– Ничего? – подался вперед Робер. – Ты точно помнишь?!
– Признаться, меня твой Алва вывел из себя, – сюзерен нахмурился. – Поднимать руку на человека без оружия я не обучен, и он этим воспользовался. Это не Ворон, а гадюка какая-то! Да уж, удружил ты мне с ним. Убить – нельзя, терпеть еще больше нельзя. Короче, пришел я в себя только на лошади.
– А Морен?
– Да не знаю я! Может, я что-то в сердцах и брякнул... У меня руки чесались эту гадину ухмыляющуюся на месте прикончить. Я пытался с ним говорить по-хорошему, четыре раза пытался, да легче с аспидом поладить, чем с этим... А что Морен натворил?
– Запер Алву в какой-то жаровне над поварней. Без окон. Я за час там едва не сдох, а он восемь дней просидел. Тьма кромешная, воды – кубок в сутки, зато соленой – пять кувшинов, куда ни глянешь – кувшин. Алатский!

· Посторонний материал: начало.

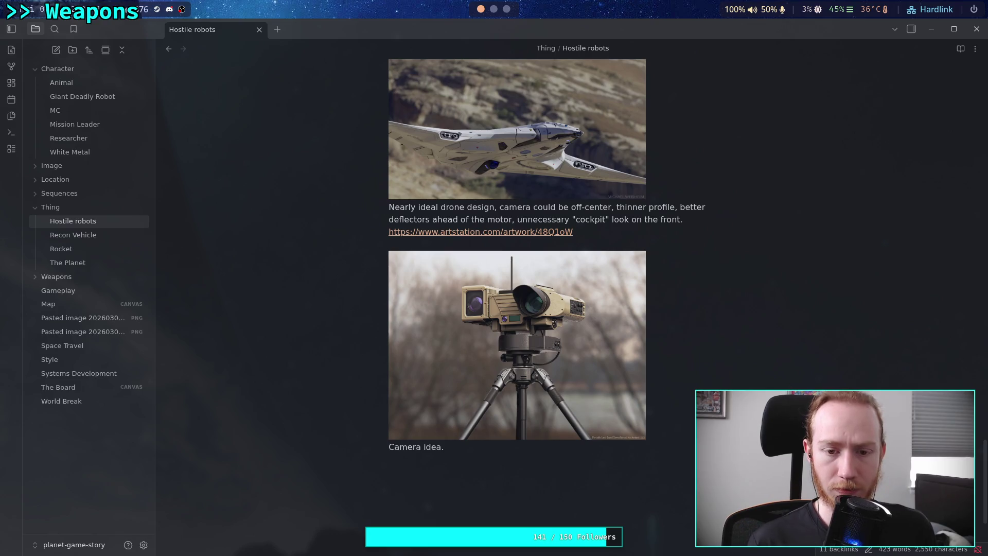
Paste the artwork's 2q8r3g ArtStation link under the caption.
{"action": "left_click", "coordinate": [506, 9]}
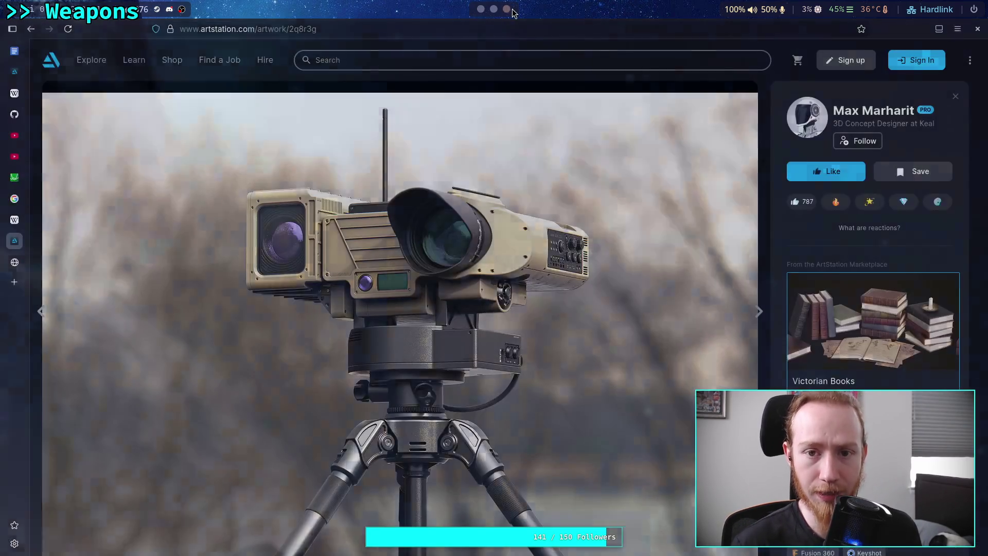
{"action": "left_click", "coordinate": [396, 29]}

– И что? – сощурился Альдо. – Помогло?
– То есть? – осекся Робер. – Что ты имеешь в виду?
– Твой друг стал повежливей?
– Рокэ Алва мне не друг, – Робер услышал свой голос и понял, что рычит, – и никогда не был, но он – человек. И мы – люди. Или уже нет?

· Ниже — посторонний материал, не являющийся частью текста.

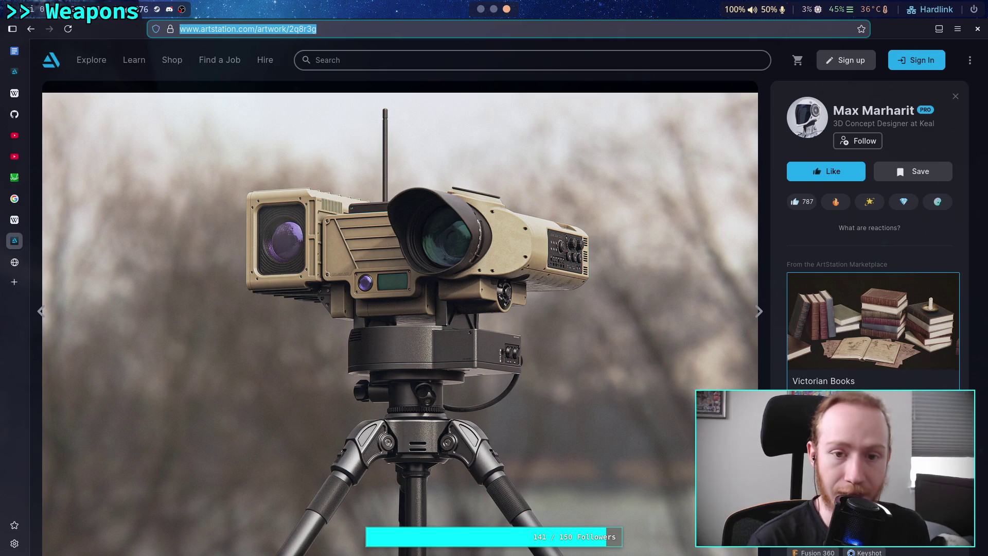
{"action": "left_click", "coordinate": [481, 9]}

– Да успокойся ты, – посоветовал Альдо, – я ничего этого не знал. Что Морен говорит?
– На тебя ссылается. Дескать, ты ему велел объяснить герцогу Алве, что его время кончилось.
– Дурак, – припечатал сюзерен, – услужливый дурак, хоть и с выдумкой. А если б я велел повесить эту скотину вверх ногами или утопить?! Говорю же, зол был! И ты б на моем месте разозлился. А что соизволил сказать наш герцог кардиналу?
– Он не был расположен к разговорам.
– Вот как? – в голосе Альдо послышалось разочарование. – Выходит, жарка по-мореновски принесла плоды?
– Не думаю. – Перед глазами в который раз встали темные губы, заострившееся лицо, красные пятна на скулах. Издали – молодость, вблизи – ужас. – Просто Левий был с ним вежлив.
– Лучше б он был вежлив со мной, – огрызнулся Альдо. – А я-то радовался, что кардинал из Милосердных...
– Он начинал в ордене Славы, – с нехорошей радостью сообщил Робер, – у Адриана. Расспроси-ка ты про Его Высокопреосвященство Матильду.
– Одно к одному, – сюзерен досадливо сморщился. – Ей все кажется, что я на деревянных лошадках скачу. Закатные твари, Матильда не желает видеть, что я вырос, потому что моя зрелость для нее – старость! Я – король Талигойи, она всего-навсего – алатка, поймавшая Ракана. Робер, она так и осталась алаткой. И останется. В Сакаци Матильда на месте, но там нет места для меня... Для нас с тобой!
А где оно, это место, где Роберу Эпинэ не захочется выть? Разве что в Закате...
– Ты несправедлив к Матильде. – Иноходец старался говорить небрежно и спокойно. – И потом, ты же сам ее позвал.
– Именно что сам, а теперь думаю, не зря ли. Помощи не дождешься, а вот в мои дела она лезть будет. Уже лезет. Я уж не говорю, что моя дражайшая бабушка приволокла с собой любовника.
– Ну, это ее дело.
– Не ее! – Альдо и вправду был зол, пожалуй, злее Робер его еще не видел. – Принцесса из дома Раканов не может путаться с доезжачим!
– Дай ему титул, – пошутил Робер, – и дело с концом.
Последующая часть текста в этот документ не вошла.